Narrado por Roberta:

Fomos até ele.

- Roberta, eu não vou pra casa do meu pai nem morto.

- Morto é como você vai ficar se continua bebendo. – Afastei o copo dele.

- Roberta…

- Vem. – O puxei pela mão. – Liga pra um taxi Carla – Ela veio atrás com o celular já na mão.

Fomos pra fora e a Carla foi um pouco mais longe do barzinho por causa da musica alta e ela não conseguia fala no telefone.

- Agente vai pra onde? – O Diego me perguntou.

- Pra minha casa.

- Por quê?

- Você ta bêbado e não quero que se meta em confusão.

- Você é linda. – Rolei os olhos.

- Por que você bebeu hein?

- Você vai me achar um idiota se dizer.

- Não me importa, eu quero saber.

- Eu me apaixonei pela garota impossível.

- Aposto que ela não é impossível.

- Ela é sim, ela não acredita no amor, e eu penso nela todos os dias e sei que ela não pensa em mim.

- Azar o dela, mas você não precisa disso.

- Eu sei. Desculpe-me.

- Não peça desculpa pra mim peça pra você.

A Carla chegou.

- O taxi chega há alguns minutos.

Tentei não me importar por ele me dizer que está apaixona mais não deu, só de saber que ele não pensava em mim do jeito que eu penso nele e pior, ele pensa em outra garota.

Eu não tinha reparado (ta eu tinha reparado sim) que dês que puxei o Diego pela do bar eu estava segurando a mão dele, mas mesmo eu sabendo que a Carla reparou (eu a vi olhando depois rindo) eu continuei segurando me fazendo de desentendida.

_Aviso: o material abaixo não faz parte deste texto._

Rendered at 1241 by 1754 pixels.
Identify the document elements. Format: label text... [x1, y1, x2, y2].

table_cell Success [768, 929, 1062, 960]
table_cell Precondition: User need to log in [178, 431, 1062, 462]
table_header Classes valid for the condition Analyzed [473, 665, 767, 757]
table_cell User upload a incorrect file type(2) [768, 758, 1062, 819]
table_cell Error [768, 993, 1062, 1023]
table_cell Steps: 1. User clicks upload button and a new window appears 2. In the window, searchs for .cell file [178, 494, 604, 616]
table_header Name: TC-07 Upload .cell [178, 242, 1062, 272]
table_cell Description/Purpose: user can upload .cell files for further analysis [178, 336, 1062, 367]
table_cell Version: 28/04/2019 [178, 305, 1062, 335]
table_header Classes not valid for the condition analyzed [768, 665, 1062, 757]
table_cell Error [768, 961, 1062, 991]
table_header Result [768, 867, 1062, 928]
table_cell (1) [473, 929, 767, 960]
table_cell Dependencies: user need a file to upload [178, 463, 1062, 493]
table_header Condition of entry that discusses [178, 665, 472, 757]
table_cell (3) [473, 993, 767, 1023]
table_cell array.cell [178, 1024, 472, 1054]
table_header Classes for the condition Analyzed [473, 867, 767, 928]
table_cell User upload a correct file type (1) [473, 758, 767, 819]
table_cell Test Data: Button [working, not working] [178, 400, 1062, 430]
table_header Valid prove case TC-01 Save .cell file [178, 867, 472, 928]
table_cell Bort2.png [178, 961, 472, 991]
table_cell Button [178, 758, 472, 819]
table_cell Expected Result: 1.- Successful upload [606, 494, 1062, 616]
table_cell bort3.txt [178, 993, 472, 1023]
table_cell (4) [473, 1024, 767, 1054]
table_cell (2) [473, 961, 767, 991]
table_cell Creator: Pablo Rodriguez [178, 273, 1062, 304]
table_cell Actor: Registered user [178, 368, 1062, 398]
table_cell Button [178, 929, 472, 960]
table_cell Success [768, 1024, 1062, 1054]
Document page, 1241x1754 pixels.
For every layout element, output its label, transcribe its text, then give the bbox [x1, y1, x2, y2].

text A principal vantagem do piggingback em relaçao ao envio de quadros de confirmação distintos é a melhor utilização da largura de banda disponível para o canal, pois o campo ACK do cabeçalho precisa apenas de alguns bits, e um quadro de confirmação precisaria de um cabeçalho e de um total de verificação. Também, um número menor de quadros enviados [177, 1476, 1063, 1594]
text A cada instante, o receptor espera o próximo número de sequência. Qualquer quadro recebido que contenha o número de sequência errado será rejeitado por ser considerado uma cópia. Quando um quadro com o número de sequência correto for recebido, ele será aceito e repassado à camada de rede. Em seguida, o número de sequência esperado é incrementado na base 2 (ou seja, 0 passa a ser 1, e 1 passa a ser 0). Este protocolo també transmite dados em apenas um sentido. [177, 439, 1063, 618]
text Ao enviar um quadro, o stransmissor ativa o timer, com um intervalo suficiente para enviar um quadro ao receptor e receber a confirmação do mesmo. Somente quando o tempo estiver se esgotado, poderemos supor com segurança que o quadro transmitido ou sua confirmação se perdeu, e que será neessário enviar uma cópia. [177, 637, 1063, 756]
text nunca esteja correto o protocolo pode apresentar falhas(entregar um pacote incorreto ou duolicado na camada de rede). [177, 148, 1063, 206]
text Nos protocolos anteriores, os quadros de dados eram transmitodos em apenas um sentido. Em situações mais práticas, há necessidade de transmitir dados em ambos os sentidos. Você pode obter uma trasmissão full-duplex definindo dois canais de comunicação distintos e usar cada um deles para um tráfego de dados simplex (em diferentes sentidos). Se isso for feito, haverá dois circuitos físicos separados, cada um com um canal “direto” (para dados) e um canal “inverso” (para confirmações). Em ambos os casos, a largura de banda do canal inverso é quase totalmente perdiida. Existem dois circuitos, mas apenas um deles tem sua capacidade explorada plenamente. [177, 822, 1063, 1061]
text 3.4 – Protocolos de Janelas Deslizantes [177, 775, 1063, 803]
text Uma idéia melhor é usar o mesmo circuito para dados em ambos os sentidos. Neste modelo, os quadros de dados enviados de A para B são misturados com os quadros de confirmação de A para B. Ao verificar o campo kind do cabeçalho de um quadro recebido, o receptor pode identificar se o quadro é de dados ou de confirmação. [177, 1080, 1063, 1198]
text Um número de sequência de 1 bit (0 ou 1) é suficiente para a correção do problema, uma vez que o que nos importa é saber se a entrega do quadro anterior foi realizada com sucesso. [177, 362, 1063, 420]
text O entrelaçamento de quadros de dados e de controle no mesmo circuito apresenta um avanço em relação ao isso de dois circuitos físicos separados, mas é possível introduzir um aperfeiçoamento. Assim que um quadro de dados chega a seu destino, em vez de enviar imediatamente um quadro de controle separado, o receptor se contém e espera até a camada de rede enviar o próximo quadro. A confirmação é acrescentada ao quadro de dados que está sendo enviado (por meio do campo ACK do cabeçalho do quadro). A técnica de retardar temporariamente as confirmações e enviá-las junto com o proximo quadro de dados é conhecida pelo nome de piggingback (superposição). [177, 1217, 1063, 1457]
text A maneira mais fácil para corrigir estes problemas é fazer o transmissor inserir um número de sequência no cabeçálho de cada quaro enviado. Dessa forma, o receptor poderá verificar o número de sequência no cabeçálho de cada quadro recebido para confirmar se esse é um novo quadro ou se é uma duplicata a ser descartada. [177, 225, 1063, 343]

Der repente o Diego começa do nada, a dar vários beijinhos no meu rosto e a Carla começou rir e eu soltei a mão dele.

- Para Diego para.

- Não. – Ele continua beijando meu rosto.

- Ai meu Deus! Por favor, Diego para.

- Ta. – Ele disse sem animo rolando os olhos.

Quando o taxi chegou entrei e disse o endereço. A Carla sentou na frente e eu sentei ao lado de Diego, no meio do caminho sinto o Diego dormindo no meu ombro, por mais que aquilo me incomodasse não o tirei dali, nem o acordei porque o fato dele estar bem assim me faz sentir bem.